Re: Koty z Hucianego Grodu cd.

PostNapisane: Śro wrz 29, 2021 7:28
przez mir.ka
ewar pisze:Oczywiście. Problemem jest jednak i to, że teraz do mnie absolutnie nikt nie przychodzi, koty mają kontakt tylko ze mną.
A to moje malutkie czarne
Obrazek
Obrazek
Henio oczywiście wieje i trudno mu zrobić zdjęcie
Obrazek
Tutaj Nadusia się opala :lol:
Obrazek

:201461 :201461 :201461 :201461 :201461 :201461

Re: Koty z Hucianego Grodu cd.

PostNapisane: Śro wrz 29, 2021 7:42
przez Gosiagosia
Jeszcze ma być ciepło nawet w październiku i oby to się spełniło. :ok:
Miłego dnia życzę.

Re: Koty z Hucianego Grodu cd.

PostNapisane: Śro wrz 29, 2021 13:10
przez Nul
Październik potrafi być bardzo ciepły, więc oby i tym razem było ładnie :)

Re: Koty z Hucianego Grodu cd.

PostNapisane: Śro wrz 29, 2021 13:51
przez Gosiagosia
Nul pisze:Październik potrafi być bardzo ciepły, więc oby i tym razem było ładnie :)

U nas jest słonecznie ale wieje zimny wiatr. Na słoneczku ciepło ale w zaciszu.

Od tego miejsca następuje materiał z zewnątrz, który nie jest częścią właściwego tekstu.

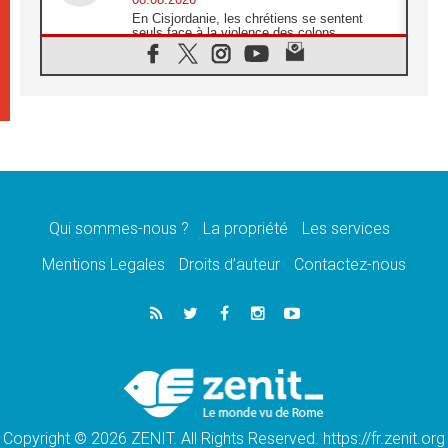
En Cisjordanie, les chrétiens se sentent
seuls face à la violence des colons
08.08.2026
Léon XIV au sanctuaire de Notre Dame du
Bon Conseil à Genazzano en septembre
08.08.2026
Léon XIV: Sainte Agathe aide à contempler
la victoire de l'amour sur la mort
08.08.2026
«Relancer l'empathie», le projet Triennal d'art
des Universités catholiques
Qui sommes-nous ?
La propriété
Les services
08.08.2026
Signis 2026, donner la parole aux religieuses
Mentions Legales
Droits d’auteur
Contactez-nous
catholiques
08.08.2026
Au Bangladesh, l'Église accompagne les
Dalits sur le chemin de la dignité
07.08.2026
Philippines: le vicariat apostolique de
Calapan devient un diocèse
Copyright © 2026 ZENIT. All Rights Reserved. https://fr.zenit.org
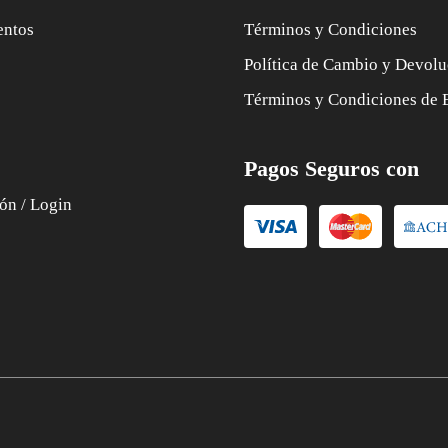
entos
Términos y Condiciones
Política de Cambio y Devolu
Términos y Condiciones de 
Pagos Seguros con
ión / Login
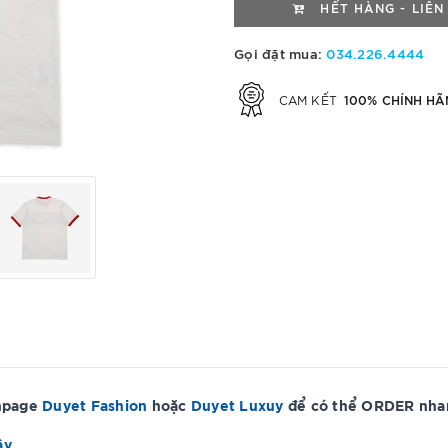
HẾT HÀNG - LIÊN
Gọi đặt mua:
034.226.4444
100% CHÍNH HÃ
CAM KẾT
anpage
Duyet Fashion
hoặc
Duyet Luxuy
để có thể ORDER nhan
ây
.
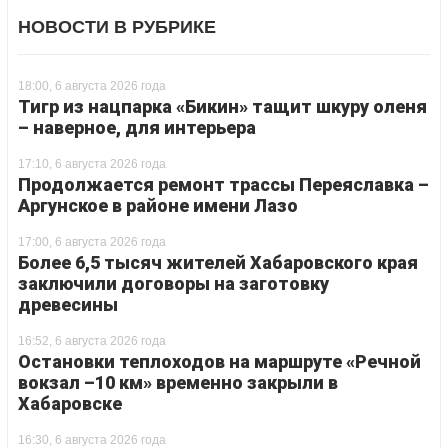
НОВОСТИ В РУБРИКЕ
18:00, 6 августа 2026 года
Тигр из нацпарка «Бикин» тащит шкуру оленя
– наверное, для интерьера
17:10, 6 августа 2026 года
Продолжается ремонт трассы Переяславка –
Аргунское в районе имени Лазо
17:00, 6 августа 2026 года
Более 6,5 тысяч жителей Хабаровского края
заключили договоры на заготовку
древесины
16:52, 6 августа 2026 года
Остановки теплоходов на маршруте «Речной
вокзал –10 км» временно закрыли в
Хабаровске
16:30, 6 августа 2026 года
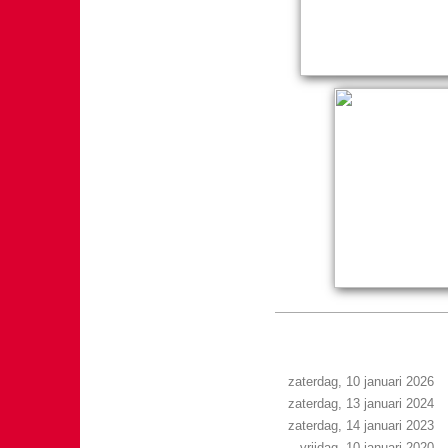
zaterdag, 10 januari 2026
zaterdag, 13 januari 2024
zaterdag, 14 januari 2023
vrijdag, 10 januari 2020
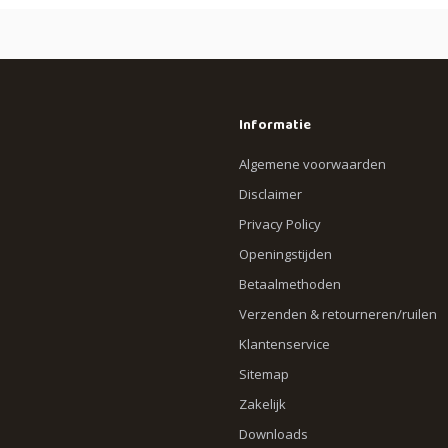
Informatie
Algemene voorwaarden
Disclaimer
Privacy Policy
Openingstijden
Betaalmethoden
Verzenden & retourneren/ruilen
Klantenservice
Sitemap
Zakelijk
Downloads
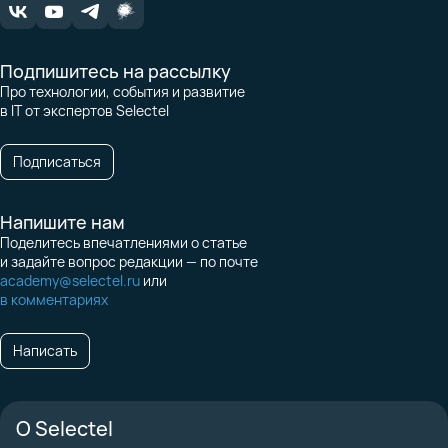
Подпишитесь на рассылку
Про технологии, события и развитие
в IT от экспертов Selectel
Подписаться
Напишите нам
Поделитесь впечатлениями о статье
и задайте вопрос редакции — по почте
academy@selectel.ru
или
в комментариях
Написать
О Selectel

Re: Koty z Hucianego Grodu cd.

PostNapisane: Śro wrz 29, 2021 15:37
przez ewar
Zrobiło się dość chłodno, jutro ma popadać, zobaczymy. Nawet Nadia zeszła z balkonu, bo jest nieprzyjemnie, wieje zimny wiatr.

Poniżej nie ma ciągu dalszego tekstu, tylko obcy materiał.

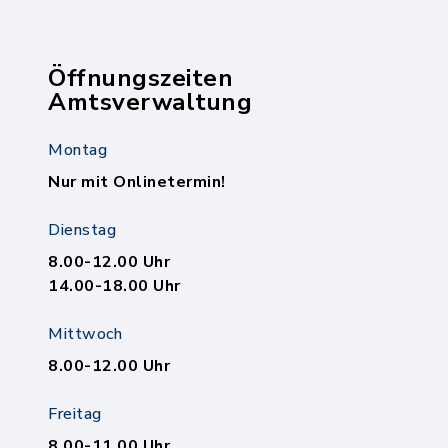
Öffnungszeiten
Amtsverwaltung
Montag
Nur mit Onlinetermin!
Dienstag
8.00-12.00 Uhr
14.00-18.00 Uhr
Mittwoch
8.00-12.00 Uhr
Freitag
8.00-11.00 Uhr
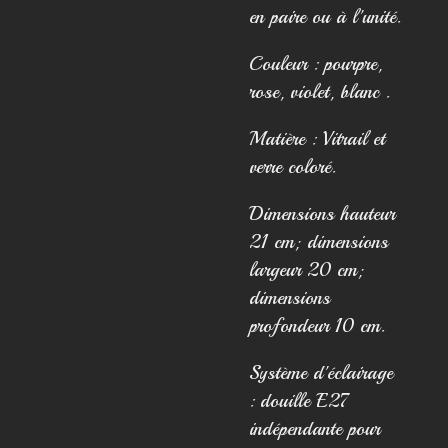
en paire ou à l'unité.
Couleur : pourpre,
rose, violet, blanc .
Matière : Vitrail et
verre coloré.
Dimensions hauteur
21 cm; dimensions
largeur 20 cm;
dimensions
profondeur 10 cm.
Système d'éclairage
: douille E27
indépendante pour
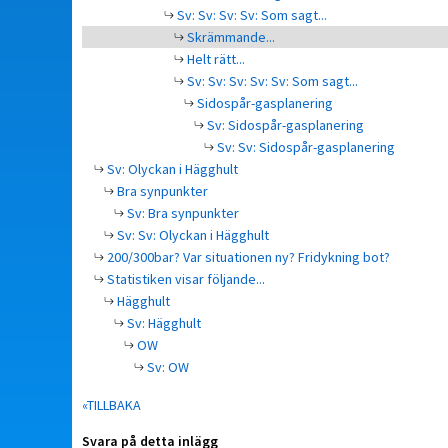
Sv: Sv: Sv: Sv: Som sagt...
Skrämmande...
Helt rätt...
Sv: Sv: Sv: Sv: Sv: Som sagt...
Sidospår-gasplanering
Sv: Sidospår-gasplanering
Sv: Sv: Sidospår-gasplanering
Sv: Olyckan i Hägghult
Bra synpunkter
Sv: Bra synpunkter
Sv: Sv: Olyckan i Hägghult
200/300bar? Var situationen ny? Fridykning bot?
Statistiken visar följande...
Hägghult
Sv: Hägghult
OW
Sv: OW
«TILLBAKA
Svara på detta inlägg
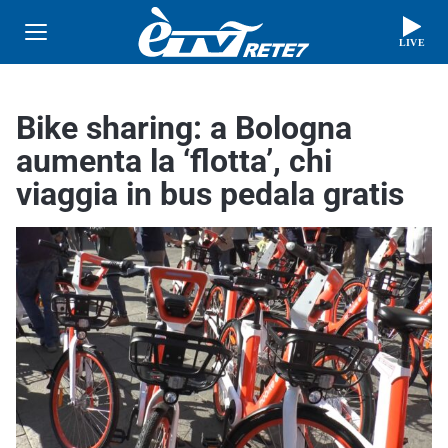
LIVE
Bike sharing: a Bologna
aumenta la ‘flotta’, chi
viaggia in bus pedala gratis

Re: Koty z Hucianego Grodu cd.

PostNapisane: Czw wrz 30, 2021 7:11
przez ewar
No to dzisiaj leje i tak ma być prawie cały dzień :evil: Do Kulek i tak muszę podjechać, ale fajnie nie będzie i biedne Sreberko zmoknie :(
Domowe koty już śpią, bo pogoda taka pościelowa. Zauważyłam, że Henio w nocy śpi w kuchni na krześle, nie ma konfliktu z Orlando. Michasia noc spędza w moim łóżku, fajna kotka z niej się robi. Przytyła, co mnie cieszy.